Skip Kirkwood @ 9/24/2014 7:03 AM

Some things seem to have become lost over the years. The role of the Tactical Medic is to take care of the SWAT team members - to be right there when an officer becomes injured (or sick). It is not to care for victims of crime, or bad guys, unless and until all the tactical officers are secure. MOST of that care is administered during training - not during actual SWAT operations. The role is much the same as that of a Navy corpsman or Army medic.

OTHER medics are supposed to take care of civilian casualties. Those are the ones that work with patrol officer rescue teams in mass shootings, etc.

I would not call what should be provided to officers "advanced medical training." Use of a tourniquet and sealing a chest wound is very basic stuff, taught to 18 year old infantry soldiers every day.
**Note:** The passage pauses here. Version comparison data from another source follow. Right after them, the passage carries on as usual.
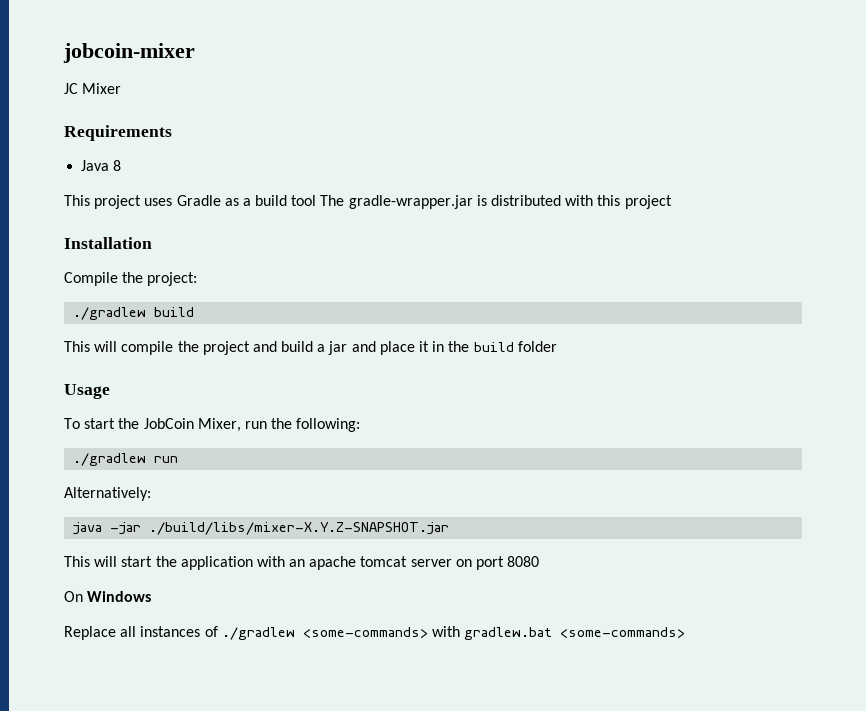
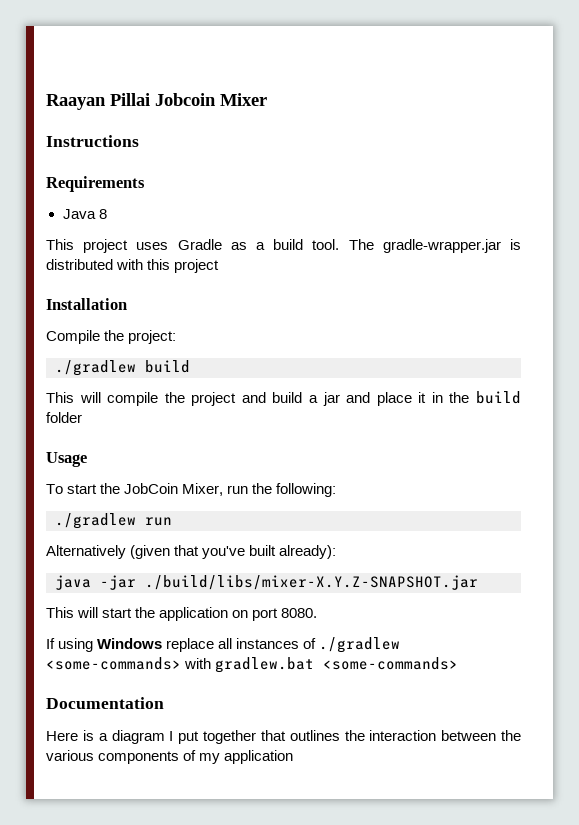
[63,43,195,63] [64,83,122,94] jobcoin-mixer // JC Mixer -> [46,93,267,110] [46,135,139,147] Raayan Pillai Jobcoin Mixer // Instructions
[291,195,317,206] tool -> [312,239,340,250] tool.
[64,487,151,501] Alternatively: -> [46,545,337,559] Alternatively (given that you've built already):
[256,556,540,570] [64,591,83,602] with an apache tomcat server on port 8080 // On -> [232,608,318,621] [46,638,94,652] on port 8080. // If using
[64,626,116,640] // Replace -> [166,638,215,652] replace
(686, 632) none -> [46,697,164,709] [46,730,521,744] [46,750,294,764] // Documentation // Here is a diagram I put together that outlines the interaction between the various components of my application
Bill Ellison @ 9/24/2014 10:10 AM

As a TEMS provider for many years and a current police academy trainer, I think it is totally appropriate to teach the 'Care Under Fire' phase of TCCC to basic police. It is easy to learn, involves adding minimal extra gear to the duty belt or vest, and we know from the GWOT it saves lives. We get a lot of vets coming through our state academy and all continue to carry TQ's and an IFAK. We have added it to our ConSims curriculum and feedback has been very positive from all students. That said, in a tactical setting there is still a place for TEMS providers for the more aggressive treatments that occur during the 'Tactical Field Care' phase, etc. of TCCC.

Steve @ 9/24/2014 2:40 PM

I am cross trained as both and recently became certified to teach Rapid Deployment. This year in the State of NC, There is a Mandatory 4 hour in-service that Officer take called The First Five Minutes. It covers it all. Our Tactical Guys just trained about 800 Officers in our county. On the other note, The one thing that I find our current rapid deployment is missing is that of an integrated EMS Team in the mix. We are not designed to go in for contact. We are part of the second phase. My Chief has been forward thinking and gotten our medics Kevlar. All of us. Chief is right, as TEMS people, we are dedicated to our teams. We have had Rapid Response Trained Medics that go into a warm zone to stop the bleeding, open the airway, and handle the pneumos. If I am the officer going in, the last thing I want to be doing is placing a tourniquet on someone when I should be protecting others and engaging the threat. I teach an EMS Academy and we have integrated it into every academy now.